• Susan Fleming Morgans

Take a Risk, for Goodness Sake!


So lovely, but he has promises to keep and miles to go before he sleeps.

When I first read the magical “Stopping by the Woods on a Snowy Evening” in eighth grade English class, I was enchanted by the poetic imagery Robert Frost created using tightly constructed sentences and well-chosen words.


For me, Frost created an enduring mental picture of a hard-working man stopping his wagon to watch the lovely dark and deep woods fill up with snow on the darkest evening of the year, his little horse giving his harness bells a shake to ask if there is some mistake. Similarly, William Carlos Williams’ iconic "Red Wheel Barrow" left me with an indelible image of a simple farm implement that so much depended on, glazed with rainwater beside the white chickens. And I retain a graphic mental image I won’t include here from a powerful poem composed and read aloud in my college poetry seminar by a fellow student named Pat, now the prominent political satirist and author P.J. O’Rourke. Neither P.J. nor I was foolish enough to try to earn a living as a poet—we both went the way of journalism—and I don’t know if he ever has published a poem. But I know that although I always have written poetry, I have never published a poem, which might seem curious, as my features, columns and news stories have appeared in print and online regularly since I was19. Why? Poetry is too risky, too personal. What if the poem is rejected? What if friends or relatives think they see themselves in a poem and are hurt or angry? Both strong possibilities.


What does depend upon the red wheel barrow?

So, it took a mite of courage for me to enroll in a class through Pitt’s Osher Institute titled “Poem Making: Writing Towards Healing.” I wasn’t grieving; it was the only poetry course offered. Turned out, though, that like the rest of the class, I had plenty of life experience to draw upon, as our instructor, a retired therapist, read compelling contemporary poetry and encouraged us to use lines from those poems as ”prompts” to write and then read our work to one another. My fellow writers, many active in poetry circles for years, were talented. At the end of the first session, I forced myself to raise my hand and read my poem and was relieved to receive generous comments and lots of support. I got to know a little about these diverse but kindred spirits as the class progressed. One was a retired Methodist minister and one a retired rabbi and math professor. One had sadly left a successful marketing career in mid-life because of a heath issue. One had lost two husbands in the past five years. Another, whose poems typically were humorous, broke down in tears on the last day, as she read a metaphorical poem about her late husband. As our work revealed, everyone had experienced joy and pain.

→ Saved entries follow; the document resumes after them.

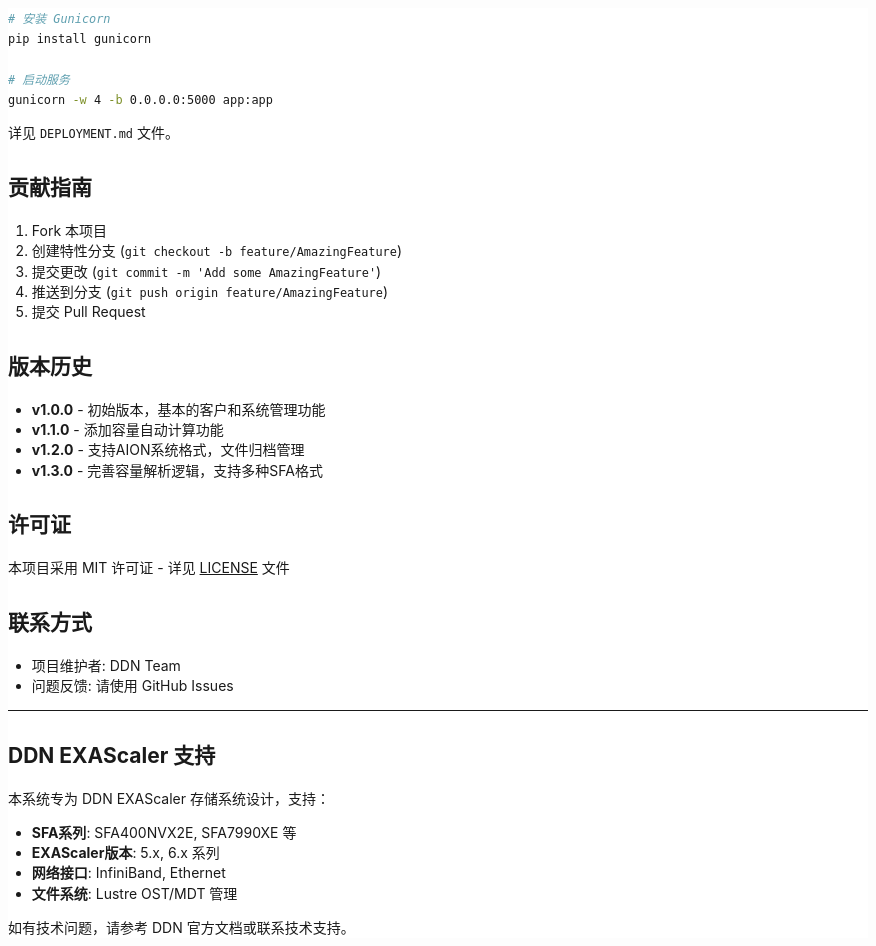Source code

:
 ```bash
# 安装 Gunicorn
pip install gunicorn

# 启动服务
gunicorn -w 4 -b 0.0.0.0:5000 app:app
```

详见 `DEPLOYMENT.md` 文件。

## 贡献指南

1. Fork 本项目
2. 创建特性分支 (`git checkout -b feature/AmazingFeature`)
3. 提交更改 (`git commit -m 'Add some AmazingFeature'`)
4. 推送到分支 (`git push origin feature/AmazingFeature`)
5. 提交 Pull Request

## 版本历史

- **v1.0.0** - 初始版本，基本的客户和系统管理功能
- **v1.1.0** - 添加容量自动计算功能
- **v1.2.0** - 支持AION系统格式，文件归档管理
- **v1.3.0** - 完善容量解析逻辑，支持多种SFA格式

## 许可证

本项目采用 MIT 许可证 - 详见 [LICENSE](LICENSE) 文件

## 联系方式

- 项目维护者: DDN Team
- 问题反馈: 请使用 GitHub Issues

---

## DDN EXAScaler 支持

本系统专为 DDN EXAScaler 存储系统设计，支持：

- **SFA系列**: SFA400NVX2E, SFA7990XE 等
- **EXAScaler版本**: 5.x, 6.x 系列
- **网络接口**: InfiniBand, Ethernet
- **文件系统**: Lustre OST/MDT 管理

如有技术问题，请参考 DDN 官方文档或联系技术支持。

I don’t know if my colleagues really liked my work—but they offered enough encouragement for me to continue writing. So I’ll take a risk and share a poem—this one about risk taking. Fittingly, it also invokes my first muse, Robert Frost and another of his poems, "The Road Not Taken."


For Goodness Sake

I want to return to the road not taken,

To risks I rejected because people warned,

That path goes nowhere—

You’ll be lost, frightened, perhaps shamed.

You could fail, get hurt, even die,

Or worse, end up alone, no husband, no family.

Stay the course your parents, Miss Manners

And (oh, we almost forgot) the Bible tells us so.

Good girl.


Will you all be quiet, please?

Oh, for God’s sake, shut up.


I jump up from my desk in the loft,

Slip through the window, slide down the roof

Shimmy under the backyard fence

And thread my way through thick brush

To a secret meadow that muffles their voices.

At the edge are two narrow roads.

I hesitate for a moment and look back,

Only to see my sweet dog has followed.


“Wanna go for a walk” I ask.

He jiggles for joy, sniffs, sneezes

And confidently chooses our path. I follow,

Hoping to meet the person I could have been

Or perhaps once was.

But we’ll be home for dinner.

Good boy.


Taking a risk is not so easy for me, especially when it comes to writing poetry.